Still never got round to calling it "Twitcher"

I almost forgot how much everyone raved about The Witcher 2. RPS founder-turned-fugitive Jim Rossignol said in his The Witcher 2 review that "This is one of the most significant games of 2011. Right now it looks like most significant PC-only game of 2011". It's a series that has since become a juggernat, helped made a billionaire, and even overcome the traditionally murderous adaptation to film media.

So I went and played the first one, and never got round to the rest. I really should though.

For all its faults (which many acknowledged even at the time, so lord knows what 13 years have done to it), The Witcher was intriguing and showed the series's potential early. It's the decisions that distinguished it to me. Even today, RPGs are prone to offering Big Decisions that come down to being Jesus's less aggressive brother vs Captain Genocide For Kicks. That or they go for "there are no wrong answers", so you're basically just choosing what colour hat to wear.

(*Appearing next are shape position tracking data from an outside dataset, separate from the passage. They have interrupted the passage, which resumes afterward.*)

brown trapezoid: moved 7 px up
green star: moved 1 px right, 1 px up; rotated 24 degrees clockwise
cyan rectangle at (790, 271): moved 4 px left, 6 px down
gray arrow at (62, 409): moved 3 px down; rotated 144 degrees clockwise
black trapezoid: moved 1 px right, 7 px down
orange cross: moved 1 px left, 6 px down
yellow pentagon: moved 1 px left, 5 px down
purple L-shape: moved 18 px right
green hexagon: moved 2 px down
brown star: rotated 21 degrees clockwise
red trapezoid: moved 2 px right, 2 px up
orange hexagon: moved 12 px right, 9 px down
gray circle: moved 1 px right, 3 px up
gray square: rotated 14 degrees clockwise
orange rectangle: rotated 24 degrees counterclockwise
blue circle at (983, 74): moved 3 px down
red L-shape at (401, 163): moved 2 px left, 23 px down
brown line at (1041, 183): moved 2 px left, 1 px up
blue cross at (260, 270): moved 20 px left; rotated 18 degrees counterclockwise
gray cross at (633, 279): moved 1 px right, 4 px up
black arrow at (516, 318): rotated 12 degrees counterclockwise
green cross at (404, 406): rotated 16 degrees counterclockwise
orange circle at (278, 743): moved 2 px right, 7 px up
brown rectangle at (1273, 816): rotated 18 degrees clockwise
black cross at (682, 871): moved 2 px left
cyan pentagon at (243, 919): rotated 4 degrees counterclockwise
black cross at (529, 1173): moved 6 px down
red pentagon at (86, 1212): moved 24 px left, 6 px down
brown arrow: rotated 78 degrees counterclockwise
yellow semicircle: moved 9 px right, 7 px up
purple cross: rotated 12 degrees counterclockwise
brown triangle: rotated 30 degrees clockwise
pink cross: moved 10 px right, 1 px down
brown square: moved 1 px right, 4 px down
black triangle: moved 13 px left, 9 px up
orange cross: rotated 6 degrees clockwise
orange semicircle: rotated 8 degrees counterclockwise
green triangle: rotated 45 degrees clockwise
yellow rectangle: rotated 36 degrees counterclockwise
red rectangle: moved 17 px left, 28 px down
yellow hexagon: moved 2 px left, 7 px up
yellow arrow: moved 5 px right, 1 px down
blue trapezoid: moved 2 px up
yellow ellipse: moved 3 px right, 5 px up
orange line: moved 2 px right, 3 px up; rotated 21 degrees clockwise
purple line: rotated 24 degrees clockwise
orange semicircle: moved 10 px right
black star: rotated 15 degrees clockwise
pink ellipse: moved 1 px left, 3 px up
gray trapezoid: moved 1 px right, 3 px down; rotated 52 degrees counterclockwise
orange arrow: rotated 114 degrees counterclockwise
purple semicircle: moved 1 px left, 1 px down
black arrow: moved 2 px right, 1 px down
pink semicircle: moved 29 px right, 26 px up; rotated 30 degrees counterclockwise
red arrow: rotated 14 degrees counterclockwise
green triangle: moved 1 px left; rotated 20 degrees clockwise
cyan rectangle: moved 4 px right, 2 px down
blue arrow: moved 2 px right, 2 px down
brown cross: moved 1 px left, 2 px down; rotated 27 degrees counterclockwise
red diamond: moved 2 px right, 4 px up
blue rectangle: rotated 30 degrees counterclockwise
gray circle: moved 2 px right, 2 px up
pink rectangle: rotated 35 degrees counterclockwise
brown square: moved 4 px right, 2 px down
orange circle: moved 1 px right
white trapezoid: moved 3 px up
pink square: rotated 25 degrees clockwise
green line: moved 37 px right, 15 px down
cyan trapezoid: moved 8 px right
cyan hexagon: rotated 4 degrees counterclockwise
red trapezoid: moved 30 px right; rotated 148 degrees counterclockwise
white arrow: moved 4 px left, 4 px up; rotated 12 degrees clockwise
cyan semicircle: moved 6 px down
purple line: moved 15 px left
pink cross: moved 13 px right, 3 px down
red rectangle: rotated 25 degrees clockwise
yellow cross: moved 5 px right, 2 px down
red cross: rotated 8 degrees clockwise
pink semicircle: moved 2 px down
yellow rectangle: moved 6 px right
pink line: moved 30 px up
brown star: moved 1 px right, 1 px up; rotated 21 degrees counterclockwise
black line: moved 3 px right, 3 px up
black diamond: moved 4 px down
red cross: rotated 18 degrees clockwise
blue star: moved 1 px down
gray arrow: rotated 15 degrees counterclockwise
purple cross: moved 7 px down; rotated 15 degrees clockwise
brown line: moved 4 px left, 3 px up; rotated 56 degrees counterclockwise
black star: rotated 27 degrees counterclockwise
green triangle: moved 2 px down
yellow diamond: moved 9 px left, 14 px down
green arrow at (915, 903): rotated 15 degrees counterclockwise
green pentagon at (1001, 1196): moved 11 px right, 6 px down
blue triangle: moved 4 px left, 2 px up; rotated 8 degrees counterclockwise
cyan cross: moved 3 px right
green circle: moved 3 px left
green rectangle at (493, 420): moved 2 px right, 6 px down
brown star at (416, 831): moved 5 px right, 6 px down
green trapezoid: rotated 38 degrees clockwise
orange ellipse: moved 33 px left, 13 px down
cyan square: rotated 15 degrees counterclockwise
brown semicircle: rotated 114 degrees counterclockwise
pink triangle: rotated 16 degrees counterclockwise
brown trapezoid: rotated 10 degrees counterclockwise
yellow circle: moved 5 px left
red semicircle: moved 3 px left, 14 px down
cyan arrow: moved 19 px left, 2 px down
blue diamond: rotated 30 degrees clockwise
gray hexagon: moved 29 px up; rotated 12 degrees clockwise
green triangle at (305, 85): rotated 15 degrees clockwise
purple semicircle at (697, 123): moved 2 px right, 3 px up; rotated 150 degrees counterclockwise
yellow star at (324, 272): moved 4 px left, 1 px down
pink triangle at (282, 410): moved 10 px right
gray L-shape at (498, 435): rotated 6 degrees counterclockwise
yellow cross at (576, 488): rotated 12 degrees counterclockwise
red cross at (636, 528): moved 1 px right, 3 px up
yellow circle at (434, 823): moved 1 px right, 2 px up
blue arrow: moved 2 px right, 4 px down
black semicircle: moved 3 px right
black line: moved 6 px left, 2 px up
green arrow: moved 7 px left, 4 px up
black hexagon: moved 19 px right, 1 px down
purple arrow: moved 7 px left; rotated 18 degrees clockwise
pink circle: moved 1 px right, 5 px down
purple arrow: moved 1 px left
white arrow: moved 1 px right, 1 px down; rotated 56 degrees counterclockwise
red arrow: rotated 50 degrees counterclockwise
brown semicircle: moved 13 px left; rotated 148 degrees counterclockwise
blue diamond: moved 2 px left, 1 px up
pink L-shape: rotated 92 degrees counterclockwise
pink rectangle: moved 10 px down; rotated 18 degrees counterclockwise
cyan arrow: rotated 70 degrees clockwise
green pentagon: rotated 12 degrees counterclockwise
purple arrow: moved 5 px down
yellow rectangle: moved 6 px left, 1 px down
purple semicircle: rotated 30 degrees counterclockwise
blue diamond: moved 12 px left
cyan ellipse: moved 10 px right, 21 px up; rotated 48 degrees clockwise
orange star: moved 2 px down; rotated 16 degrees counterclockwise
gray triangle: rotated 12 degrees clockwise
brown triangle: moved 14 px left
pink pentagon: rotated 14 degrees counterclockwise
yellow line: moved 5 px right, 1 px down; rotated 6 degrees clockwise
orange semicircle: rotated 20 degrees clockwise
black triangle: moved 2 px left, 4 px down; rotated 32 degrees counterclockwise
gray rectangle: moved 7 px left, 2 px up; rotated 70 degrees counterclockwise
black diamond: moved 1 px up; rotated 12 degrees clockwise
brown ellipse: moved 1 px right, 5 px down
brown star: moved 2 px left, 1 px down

Mass Effect particularly vexed me here, as its most infamous late game decision is about whether to kill off your racist sidekick or your softboy one. What actually happens is one of them is leading an attack whose success is critical to the survival of all life in the galaxy, and the other is leading a diversion. What kind of drongo would struggle with this?

In The Witcher, the first Big Decision is sort of similar. The Extremely Important Thing That We Must All Save No Matter What is under threat, so do you go to protect it, or do you hang around fighting some random monster even though there are people already fighting it to buy you time to go and save the thing?

There is a stupid decision and a smart decision, and The Witcher acknowledges this. I respected that immensely. It meant that when later decisions happened, I genuinely pondered them on their own terms, not as game design moments. Especially as some were genuinely ambiguous. Should I grass on these shady guys who I'm pretty sure are very dangerous? I genuinely didn't know. It might be smart. But they're kind of oppressed, and if they want to fight back, good for them. But then... hmm.

Then there was a sewer level and I immediately quit and uninstalled the game. Some decisions are easier than others.